Tom Lips

Personal information
- Date of birth: June 25, 1968 (age 58)
- Height: 5 ft 11 in (1.80 m)
- Position: Defender

Youth career
- 1986–1987: FC Olten
- 1987–1991: Fairleigh Dickinson University

Senior career*
- Years: Team / Apps / (Gls)
- 1991–1994: St. Gallen
- 1994: North Jersey Imperials
- 1995: New York Fever
- 1996: New England Revolution / 8 / (0)
- 1997–1998: Long Island Rough Riders / 41 / (0)
- 1999: Boston Bulldogs / 14 / (1)

International career
- Puerto Rico

Managerial career
- 2006–2007: Long Island Lady Riders

= Tom Lips =

American soccer player and coach

Tom Lips (born June 25, 1968) is an American retired soccer defender who played professionally in the USISL, Major League Soccer and Swiss First Division.

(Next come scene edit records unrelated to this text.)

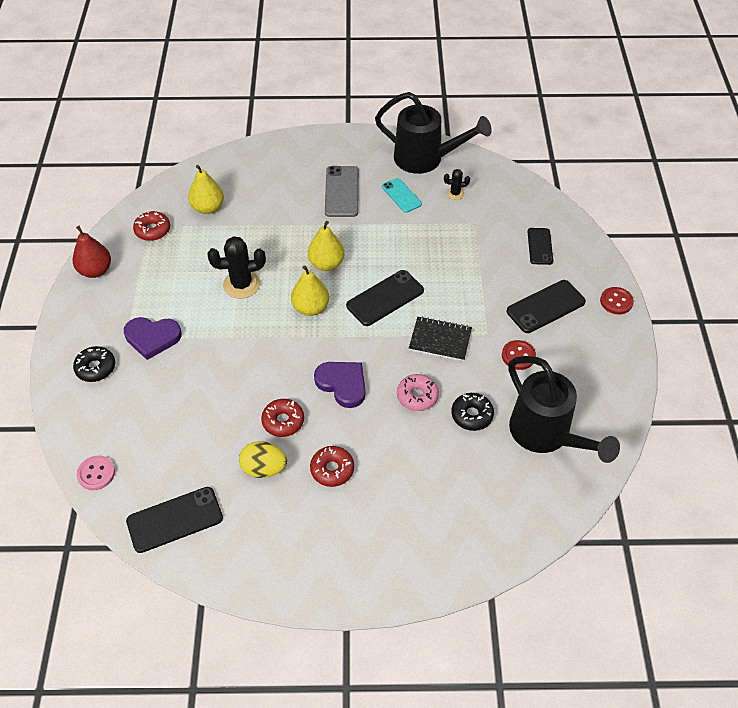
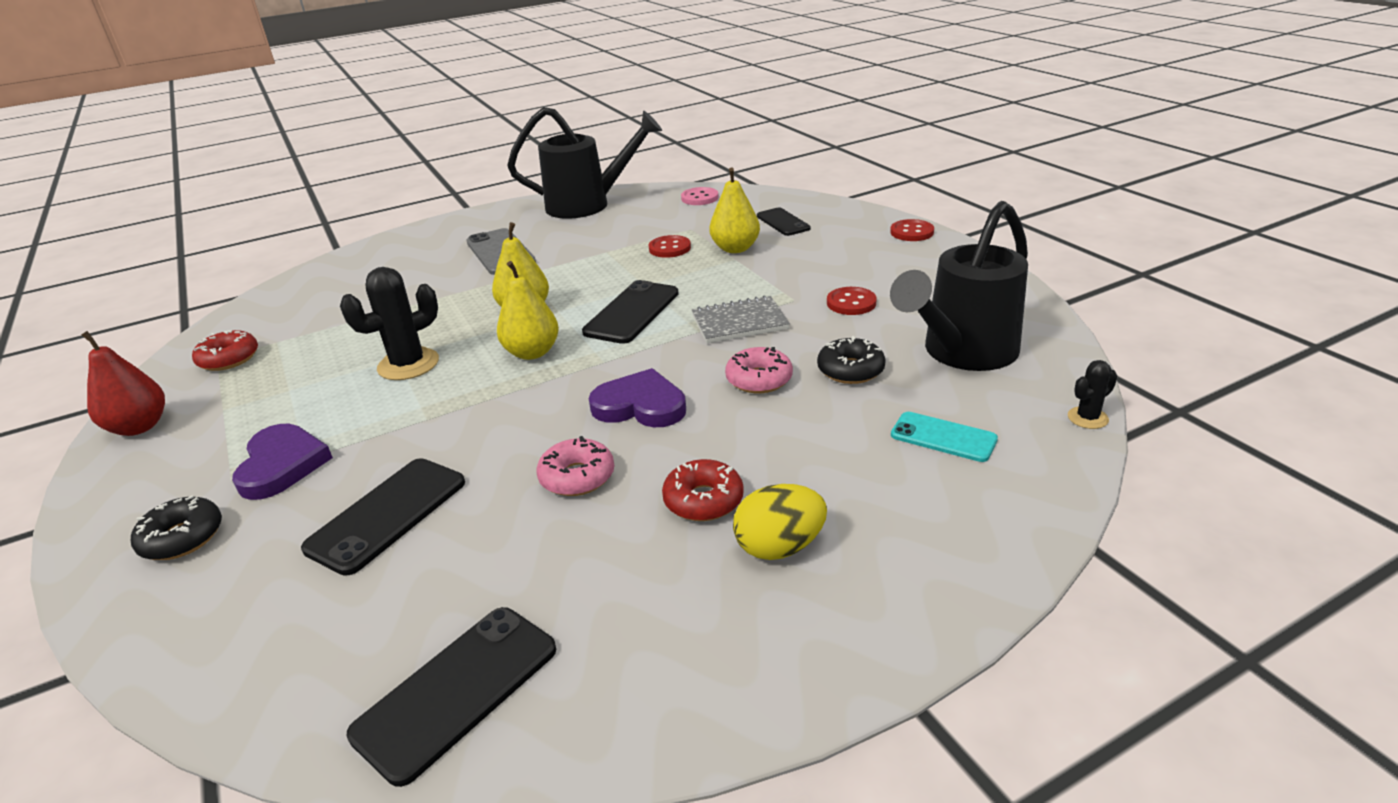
camera: 25 degrees left, 20 degrees down
pink button [77,456,115,490] -> pink button moved to [681,187,718,205]
purple heart [124,317,181,360] -> purple heart turned 75 degrees counterclockwise [232,424,333,500]
yellow pear [188,165,224,214] -> yellow pear moved to [709,167,760,253]
yellow egg [239,441,287,478] -> yellow egg moved to [733,484,827,560]
red donut [261,399,304,437] -> pink donut [536,436,614,496]
turquoise phone [382,178,422,213] -> turquoise phone moved to [891,412,998,462]
black notebook [409,316,472,361] -> grey notebook [692,295,790,343]
black cactus [444,169,470,200] -> black cactus moved to [1068,360,1118,429]
black phone [507,280,586,333] -> black phone moved to [301,458,465,576]
black watering can [508,356,620,463] -> black watering can turned 105 degrees clockwise [890,201,1028,371]
none -> red button [649,235,691,258]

He currently coaches the Long Island Lady Riders in the USL W-League.

Lips grew up on Long Island in Hauppuage NY where he played youth, club and travel soccer. He attended Hauppauge High School. Lips began his career in 1986 with FC Olten in the Swiss Second Division. He then returned to the United States where he attended Fairleigh Dickinson University, playing on the men's soccer team from 1987 to 1991. After completing his collegiate eligibility, he moved to Switzerland where he played for FC St. Gallen from 1991 to 1994. He then played for the North Jersey Imperials in the USISL before moving to the New York Fever. In February 1996, the New England Revolution selected Lips in the 1996 MLS Inaugural Player Draft. He played eight games with the Revs. On March 29, 1997, the Long Island Rough Riders of the USISL signed Lips. In 1999, he played for the Boston Bulldogs in the USL A-League. Lips played several games with the Puerto Rico national football team.

He has coached the Smithtown West High School boys soccer team. In 2006, he was hired to coach the Long Island Lady Riders in the USL W-League. He also coaches and trains with U12 kids on the Smithtown kickers program.